New Delhi, June 21 To secure gas supply for the capacity expansion currently under way, Petronet LNG Ltd (PLL) is considering taking participating interests in gas assets in Australia.

The company is in talks with European and American firms with acreages in Australia. PLL is looking at gas fields with likely in-place reserves of 8-15 trillion cubic ft (TCF).

Two firms have already opened their data room for the Indian company.

While two acreages are said to be offshore, one is an onshore field. Mr P. Dasgupta, Managing Director and CEO, PLL told Business Line, “We are in talks with players which already have acreage. We would like to participate in projects where gas has been struck and also there are onshore development opportunities for producing liquefied natural gas (LNG).”

PLL is also looking at coal bed methane (CBM) projects in Australia.

The company plans to source around 7.5-10 million tonnes per annum of LNG. “The focus of the company is sourcing gas and if supply is assured, PLL would not like to miss any opportunity,” Mr Dasgupta said.

As regards talks with Exxon for its share of 3.75 million tonnes a year LNG from the Gorgon project in Australia, he said negotiations are continuing.

If the company is able to arrive at a price for the gas, which is currently under negotiation, the deal is expected to be closed by September this year.

PLL plans to bring gas from the Gorgon project for its upcoming LNG terminal at Kochi.

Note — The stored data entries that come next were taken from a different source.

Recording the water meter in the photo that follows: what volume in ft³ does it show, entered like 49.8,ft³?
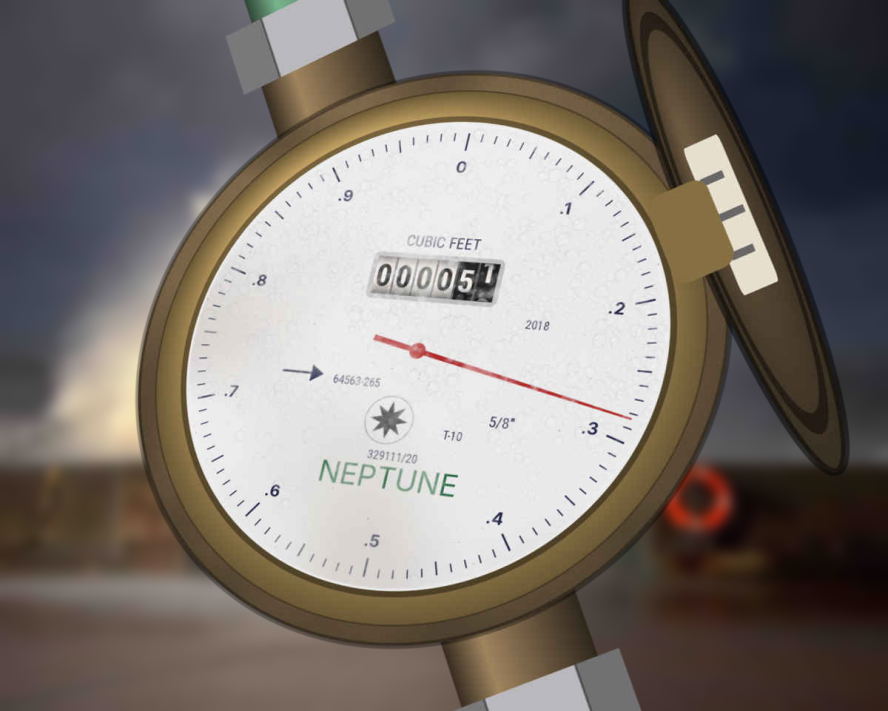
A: 51.28,ft³
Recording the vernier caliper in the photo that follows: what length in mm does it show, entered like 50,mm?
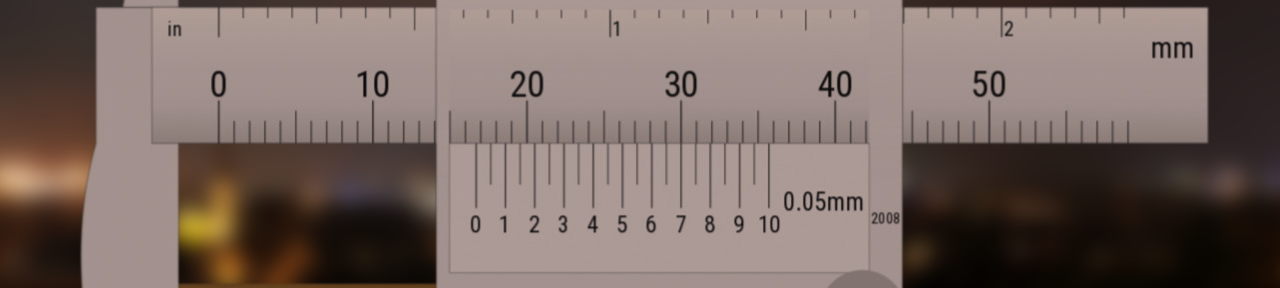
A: 16.7,mm
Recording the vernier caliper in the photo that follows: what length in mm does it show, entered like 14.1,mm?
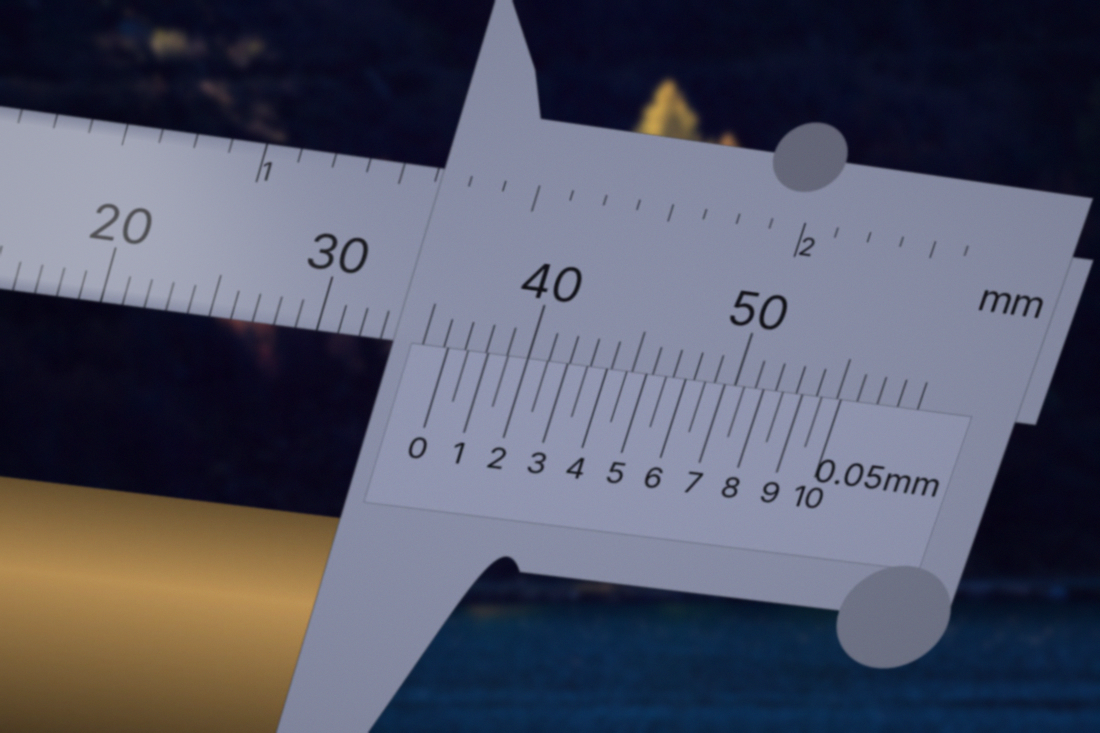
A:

PLL at present gets 5 million tonnes per annum of gas at its Dahej terminal in Gujarat from Qatar’s RasGas under a long-term contract and this will increase to 7.5 million tonnes from 2009.

The capacity of the Dahej terminal is being increased to 10 million tonnes by December from the existing 5 million tonnes (excluding excess design capacity).

Besides, from January 2009 the pricing of the RasGas gas will also change.

According to the agreement with RasGas, for the first five years the company was supposed to get gas at a fixed price.

From January this would be slightly higher and have indexation to crude. For the end-consumer the gas will be close to $6 million British thermal units (mmBtu).